A news story reports the outbreak of abalone viral ganglioneuritis in Tasmania. This is the first report of the disease in Tasmanian fisheries. In fact, the disease appears to be quite newly emergent since, according to the Department of Primary Industries for the State of Victoria, the virus was previously not described in Australia prior to 2005. Since 2005, it has been devastating abalone fisheries in Victoria. Now it’s in Tasmania. One theory for the emergence of this herpes-like virus is that it is actually endemic in abalone populations and usually harmless. Environmental stress (e.g., via warming or polluted water) could induce increased virulence, leading to the high observed mortality rates. This is an outbreak to keep an eye on. The PROMED-mail moderator writes this about the virus:
Ganglioneuritis is an interesting condition causing inflammation in the nervous tissue, which swells. The result is curling of the abalone foot and swelling of the mouth. Thus, the organism cannot eat and looses its grip on the rocks it so depends on.

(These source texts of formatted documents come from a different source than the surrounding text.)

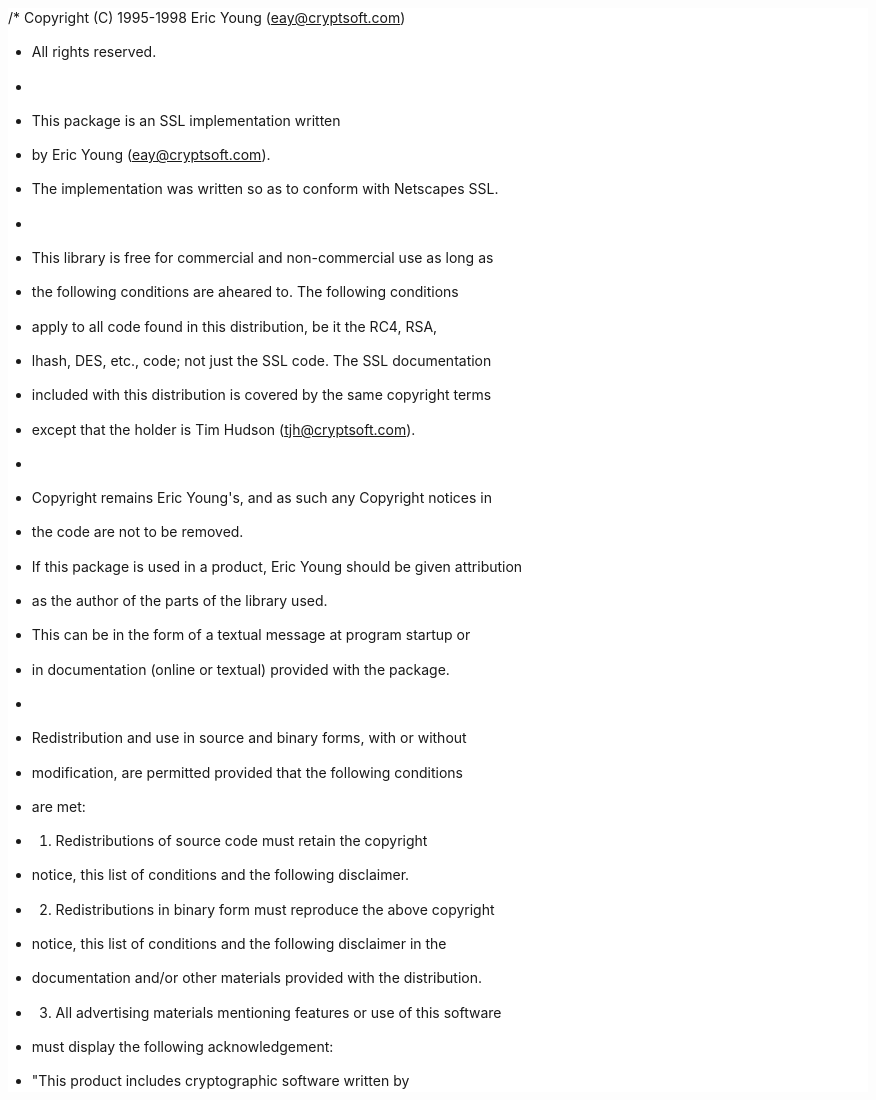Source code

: 

/* Copyright (C) 1995-1998 Eric Young (eay@cryptsoft.com)

 * All rights reserved.

 *

 * This package is an SSL implementation written

 * by Eric Young (eay@cryptsoft.com).

 * The implementation was written so as to conform with Netscapes SSL.

 * 

 * This library is free for commercial and non-commercial use as long as

 * the following conditions are aheared to.  The following conditions

 * apply to all code found in this distribution, be it the RC4, RSA,

 * lhash, DES, etc., code; not just the SSL code.  The SSL documentation

 * included with this distribution is covered by the same copyright terms

 * except that the holder is Tim Hudson (tjh@cryptsoft.com).

 * 

 * Copyright remains Eric Young's, and as such any Copyright notices in

 * the code are not to be removed.

 * If this package is used in a product, Eric Young should be given attribution

 * as the author of the parts of the library used.

 * This can be in the form of a textual message at program startup or

 * in documentation (online or textual) provided with the package.

 * 

 * Redistribution and use in source and binary forms, with or without

 * modification, are permitted provided that the following conditions

 * are met:

 * 1. Redistributions of source code must retain the copyright

 *    notice, this list of conditions and the following disclaimer.

 * 2. Redistributions in binary form must reproduce the above copyright

 *    notice, this list of conditions and the following disclaimer in the

 *    documentation and/or other materials provided with the distribution.

 * 3. All advertising materials mentioning features or use of this software

 *    must display the following acknowledgement:

 *    "This product includes cryptographic software written by
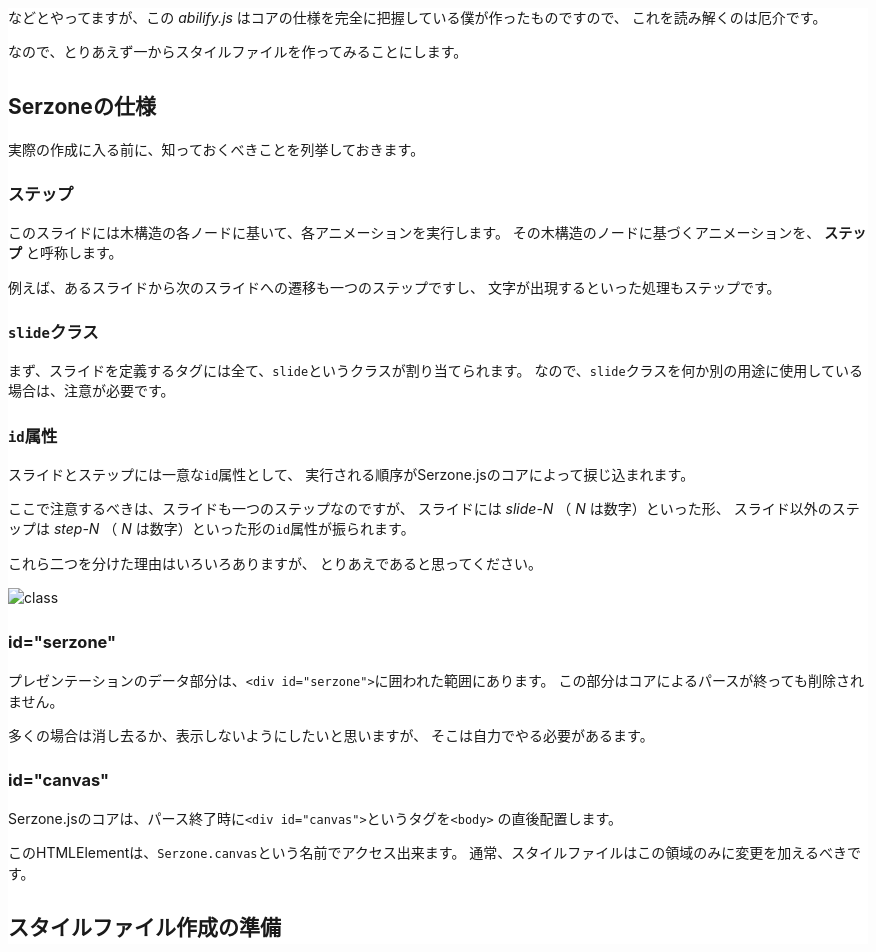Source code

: などとやってますが、この _abilify.js_ はコアの仕様を完全に把握している僕が作ったものですので、
これを読み解くのは厄介です。

なので、とりあえず一からスタイルファイルを作ってみることにします。

## Serzoneの仕様

実際の作成に入る前に、知っておくべきことを列挙しておきます。

### ステップ

このスライドには木構造の各ノードに基いて、各アニメーションを実行します。
その木構造のノードに基づくアニメーションを、 **ステップ** と呼称します。

例えば、あるスライドから次のスライドへの遷移も一つのステップですし、
文字が出現するといった処理もステップです。

### `slide`クラス

まず、スライドを定義するタグには全て、`slide`というクラスが割り当てられます。
なので、`slide`クラスを何か別の用途に使用している場合は、注意が必要です。

### `id`属性

スライドとステップには一意な`id`属性として、
実行される順序がSerzone.jsのコアによって捩じ込まれます。

ここで注意するべきは、スライドも一つのステップなのですが、
スライドには _slide-N_ （ _N_ は数字）といった形、
スライド以外のステップは _step-N_ （ _N_ は数字）といった形の`id`属性が振られます。

これら二つを分けた理由はいろいろありますが、
とりあえであると思ってください。

![class](http://dl.dropbox.com/u/16667824/Serzone/class_id.png)

### id="serzone"

プレゼンテーションのデータ部分は、`<div id="serzone">`に囲われた範囲にあります。
この部分はコアによるパースが終っても削除されません。

多くの場合は消し去るか、表示しないようにしたいと思いますが、
そこは自力でやる必要があるます。

### id="canvas"

Serzone.jsのコアは、パース終了時に`<div id="canvas">`というタグを`<body>`
の直後配置します。

このHTMLElementは、`Serzone.canvas`という名前でアクセス出来ます。
通常、スタイルファイルはこの領域のみに変更を加えるべきです。

## スタイルファイル作成の準備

Abalone viral ganglioneuritis (AVG) is a highly virulent herpes-like virus, undescribed in Australia before 2005, and still not well characterized. The virus affects the nervous tissue of abalone and rapidly causes death. The virus can be spread through direct contact, through the water column without contact, and in mucus that infected abalone produce before dying. The virus is thought to survive only a short time when out of a moist environment.